[INPUT]:
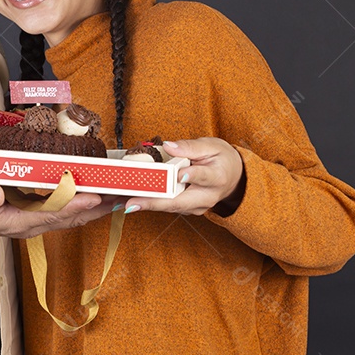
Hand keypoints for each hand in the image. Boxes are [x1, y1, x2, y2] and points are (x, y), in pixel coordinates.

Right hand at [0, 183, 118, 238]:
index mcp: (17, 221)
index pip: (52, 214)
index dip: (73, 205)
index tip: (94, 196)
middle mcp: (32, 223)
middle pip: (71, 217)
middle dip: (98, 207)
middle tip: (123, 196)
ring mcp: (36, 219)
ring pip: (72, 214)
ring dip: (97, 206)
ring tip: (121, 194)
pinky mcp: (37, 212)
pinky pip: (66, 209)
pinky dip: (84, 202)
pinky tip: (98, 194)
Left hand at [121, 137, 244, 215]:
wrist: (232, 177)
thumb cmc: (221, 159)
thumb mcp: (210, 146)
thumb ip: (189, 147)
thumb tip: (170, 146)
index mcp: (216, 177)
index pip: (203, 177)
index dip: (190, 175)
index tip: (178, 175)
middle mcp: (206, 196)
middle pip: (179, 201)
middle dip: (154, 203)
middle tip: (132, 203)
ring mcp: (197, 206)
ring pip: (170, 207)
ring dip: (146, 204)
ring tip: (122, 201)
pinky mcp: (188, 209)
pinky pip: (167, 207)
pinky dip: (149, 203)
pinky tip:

[WORK TASK]:
Could you reproduce exactly the lines of the entries above, from the one with "index dip: (73, 205)" through the one with "pinky tip: (98, 194)", and nothing else?

[SOLUTION FOR THIS EXERCISE]:
index dip: (73, 205)
index tip: (94, 196)
middle mcp: (32, 223)
middle pip: (71, 217)
middle dip: (98, 207)
middle tip: (123, 196)
ring mcp: (36, 219)
ring pip: (72, 214)
ring dip: (97, 206)
ring tip: (121, 194)
pinky mcp: (37, 212)
pinky pip: (66, 209)
pinky dip: (84, 202)
pinky tip: (98, 194)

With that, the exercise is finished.